Currently, we are living at the early age of the 21st Century. And we have already started to witness that every facet of our lives is changing at lightning speed. Most interestingly, these changes are not happening in an organised way. Primarily technology is driving the changes, but we have no idea who is doing what! World Wide Web and digital accessibility offer an unprecedented opportunity to the remotest corners of the world to become the next generation of Bell Labs, Google, or SpaceX. Technology is no longer in the hands of any state power or elite group, or ruling class. Overnight a nightmare for an entire country can be appeared by any 10th-grade kiddo using his/her computer hacking capability. Digital algorithms are more potent than human judgements in many areas of our decision-making process. We can sense the true nature of capitalism in the form of socialism, which offers equal opportunity for 7 billion human beings on this planet to prosper and grow without any boundary. The new economic order is writing a new script for our environmental and social spheres too.


As morning shows the day - we can assume that the changes will continue in the coming days, but we have no idea about the ultimate effects of these changes. It demonstrates that the future of humanity is unpredictable, and the situation will be more complex. The users and beneficiaries of the current digital genie need to be as judicious as possible to operate effectively. The digital world has been already created. We like it or not, it does not matter. It is out there and available to toddlers, teenagers, adults and senior citizens too.


Facebook is no longer just a social networking service for a group of Harvard University students. Amazon, the world's largest marketplace, is no longer an online book store running from Jeff Bezos' home garage in Seattle. Apple, the world's tech giant, is no longer located in Steve Jobs' parents' home on Crist Drive in Los Altos, California. Google is no longer an ordinary search engine, called Backrub, invented in the student dormitory at Stanford University. The digital genie is out of its bottle. There is no way we can't take it back to its dungeon. We need to use consciousness to assess the power of this unleashed genie.

_Excerpted records:_

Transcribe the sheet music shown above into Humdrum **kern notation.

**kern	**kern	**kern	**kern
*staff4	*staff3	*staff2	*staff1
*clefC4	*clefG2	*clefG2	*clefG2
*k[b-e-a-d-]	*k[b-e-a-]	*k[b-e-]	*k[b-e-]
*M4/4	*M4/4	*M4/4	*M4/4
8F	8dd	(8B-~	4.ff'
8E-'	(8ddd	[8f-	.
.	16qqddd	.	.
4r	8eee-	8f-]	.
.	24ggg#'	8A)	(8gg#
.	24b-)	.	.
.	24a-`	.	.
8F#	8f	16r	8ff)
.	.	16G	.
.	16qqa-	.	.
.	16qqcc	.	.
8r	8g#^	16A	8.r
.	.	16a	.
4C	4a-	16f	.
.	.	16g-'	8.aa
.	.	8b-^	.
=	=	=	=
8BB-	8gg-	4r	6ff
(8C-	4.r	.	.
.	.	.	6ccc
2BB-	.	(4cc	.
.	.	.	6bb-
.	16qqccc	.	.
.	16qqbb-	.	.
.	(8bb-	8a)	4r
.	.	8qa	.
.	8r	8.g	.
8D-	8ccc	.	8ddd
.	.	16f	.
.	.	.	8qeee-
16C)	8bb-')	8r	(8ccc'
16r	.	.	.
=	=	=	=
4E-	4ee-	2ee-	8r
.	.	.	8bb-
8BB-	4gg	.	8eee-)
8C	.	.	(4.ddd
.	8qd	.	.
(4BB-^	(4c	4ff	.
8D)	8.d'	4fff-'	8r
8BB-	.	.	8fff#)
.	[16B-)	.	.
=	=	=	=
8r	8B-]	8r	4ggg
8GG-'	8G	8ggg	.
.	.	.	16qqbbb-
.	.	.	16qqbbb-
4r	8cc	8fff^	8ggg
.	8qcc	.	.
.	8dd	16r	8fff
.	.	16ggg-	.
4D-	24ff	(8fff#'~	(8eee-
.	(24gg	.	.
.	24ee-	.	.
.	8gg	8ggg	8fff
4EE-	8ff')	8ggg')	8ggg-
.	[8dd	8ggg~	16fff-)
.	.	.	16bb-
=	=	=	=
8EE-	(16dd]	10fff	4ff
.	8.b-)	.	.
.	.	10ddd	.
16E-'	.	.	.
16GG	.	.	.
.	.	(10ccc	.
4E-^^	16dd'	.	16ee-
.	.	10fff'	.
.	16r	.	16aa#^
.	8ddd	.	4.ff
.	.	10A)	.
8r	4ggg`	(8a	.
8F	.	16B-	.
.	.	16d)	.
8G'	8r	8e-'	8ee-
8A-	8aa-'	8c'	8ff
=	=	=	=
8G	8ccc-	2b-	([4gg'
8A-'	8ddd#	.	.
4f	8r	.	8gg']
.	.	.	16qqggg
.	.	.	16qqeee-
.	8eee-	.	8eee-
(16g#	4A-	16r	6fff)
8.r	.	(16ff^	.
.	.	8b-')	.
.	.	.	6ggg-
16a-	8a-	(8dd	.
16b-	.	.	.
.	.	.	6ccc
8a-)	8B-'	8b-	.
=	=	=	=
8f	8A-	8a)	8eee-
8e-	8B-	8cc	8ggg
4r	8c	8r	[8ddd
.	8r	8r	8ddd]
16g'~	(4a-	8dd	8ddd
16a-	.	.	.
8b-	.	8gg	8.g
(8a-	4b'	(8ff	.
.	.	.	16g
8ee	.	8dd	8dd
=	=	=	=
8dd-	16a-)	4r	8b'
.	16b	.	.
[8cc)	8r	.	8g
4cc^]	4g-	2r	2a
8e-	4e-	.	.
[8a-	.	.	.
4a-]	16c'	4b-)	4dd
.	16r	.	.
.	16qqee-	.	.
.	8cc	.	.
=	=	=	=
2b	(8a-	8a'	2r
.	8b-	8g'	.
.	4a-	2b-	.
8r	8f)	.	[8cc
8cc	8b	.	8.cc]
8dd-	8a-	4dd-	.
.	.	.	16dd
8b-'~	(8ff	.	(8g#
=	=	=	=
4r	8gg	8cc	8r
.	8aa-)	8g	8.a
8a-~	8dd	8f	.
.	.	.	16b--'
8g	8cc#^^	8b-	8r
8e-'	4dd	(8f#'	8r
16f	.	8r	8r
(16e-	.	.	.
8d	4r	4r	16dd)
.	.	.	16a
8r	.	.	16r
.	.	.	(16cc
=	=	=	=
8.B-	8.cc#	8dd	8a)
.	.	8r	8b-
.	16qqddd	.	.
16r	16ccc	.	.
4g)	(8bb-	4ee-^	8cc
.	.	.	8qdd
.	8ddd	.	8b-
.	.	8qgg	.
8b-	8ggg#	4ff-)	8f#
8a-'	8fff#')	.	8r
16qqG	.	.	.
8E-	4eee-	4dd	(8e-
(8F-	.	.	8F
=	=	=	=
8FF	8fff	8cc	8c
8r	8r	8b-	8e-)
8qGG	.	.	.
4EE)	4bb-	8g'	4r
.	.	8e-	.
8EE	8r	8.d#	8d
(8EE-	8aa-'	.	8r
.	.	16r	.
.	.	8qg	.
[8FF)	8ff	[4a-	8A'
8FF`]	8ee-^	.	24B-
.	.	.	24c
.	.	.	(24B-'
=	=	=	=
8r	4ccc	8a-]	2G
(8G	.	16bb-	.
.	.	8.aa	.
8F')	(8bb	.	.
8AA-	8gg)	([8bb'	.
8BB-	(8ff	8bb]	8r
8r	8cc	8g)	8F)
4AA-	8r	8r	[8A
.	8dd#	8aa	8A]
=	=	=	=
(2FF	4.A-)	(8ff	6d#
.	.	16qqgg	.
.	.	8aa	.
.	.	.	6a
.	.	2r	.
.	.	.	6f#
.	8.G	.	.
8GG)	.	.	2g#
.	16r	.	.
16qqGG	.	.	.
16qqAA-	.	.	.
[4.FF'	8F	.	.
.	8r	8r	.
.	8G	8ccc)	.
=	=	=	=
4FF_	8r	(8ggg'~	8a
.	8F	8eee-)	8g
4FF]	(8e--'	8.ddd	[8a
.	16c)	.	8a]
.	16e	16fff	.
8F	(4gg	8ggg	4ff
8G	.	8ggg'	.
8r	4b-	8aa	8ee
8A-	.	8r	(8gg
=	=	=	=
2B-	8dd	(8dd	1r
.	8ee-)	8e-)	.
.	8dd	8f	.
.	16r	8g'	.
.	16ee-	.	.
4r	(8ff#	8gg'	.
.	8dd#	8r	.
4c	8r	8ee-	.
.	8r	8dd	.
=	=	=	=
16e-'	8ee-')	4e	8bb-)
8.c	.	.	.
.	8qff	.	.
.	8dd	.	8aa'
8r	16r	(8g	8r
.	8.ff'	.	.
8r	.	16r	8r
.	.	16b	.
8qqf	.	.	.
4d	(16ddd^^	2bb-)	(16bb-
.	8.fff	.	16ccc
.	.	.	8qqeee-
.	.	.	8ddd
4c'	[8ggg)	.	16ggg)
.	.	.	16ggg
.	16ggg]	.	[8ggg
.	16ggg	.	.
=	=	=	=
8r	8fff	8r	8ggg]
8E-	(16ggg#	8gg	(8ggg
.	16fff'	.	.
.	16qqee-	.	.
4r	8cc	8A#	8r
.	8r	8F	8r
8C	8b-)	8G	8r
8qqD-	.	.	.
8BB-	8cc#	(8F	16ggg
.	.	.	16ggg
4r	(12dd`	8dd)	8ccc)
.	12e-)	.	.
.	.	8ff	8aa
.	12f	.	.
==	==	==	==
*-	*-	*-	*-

_Your assignment:_ Please resume the passage about the unleashed digital genie, continuing it from its final sentence.

_Result of this exercise:_
To find historical events involving technological disasters, I searched the web, and found an interesting article written by Eric Scigliano. In his 1 June 2002 essay, published in MIT Technology Review, Mr Scigliano nicely described - 10 Technology Disasters, starting from a 17th-century Swedish warship event. One of his introductory statements of the article needs to be noted here -


These events vary widely as to when, where, how and why they happened. But they all show how trusted technologies can suddenly go wrong, and how flaws that seem trivial or, in retrospect, painfully obvious can have devastating consequences.


In this context, I would like to emphasise that technological innovations of the 4th Industrial Revolution like AI or IoT could appear as game changers in determining our lives. Still, we cannot underestimate the enormous brainpower of human beings. Throughout the history of human civilisation, human minds helped us take the right path to move forward. Unfortunately, the journey was not smooth. It went through trials and errors, misjudgements, vested interests and individual ill motives. Since the atomic bombings of Hiroshima and Nagasaki in August 1945, seventy-six years have gone by, the arsenal of nuclear weapons of various countries are getting bigger and bigger. But it is necessary to note that not a single atomic bomb has been used again to resolve an armed conflict in this world. Even we have seen large scale wars and battles, but no nuclear war yet, because the rational behaviour of modern humans allowed them to make the right decision at the right time.


In the end, the good wins. The humans did not allow the technology to take the driver's seat. Human life is not static – it has been going through phases of various types of changes. During this journey, the humans showed extreme adaptiveness and flexibility in addressing critical issues and making decisions. That is where we will find the silver bullet to combat the digital genie, which is out of its bottle now.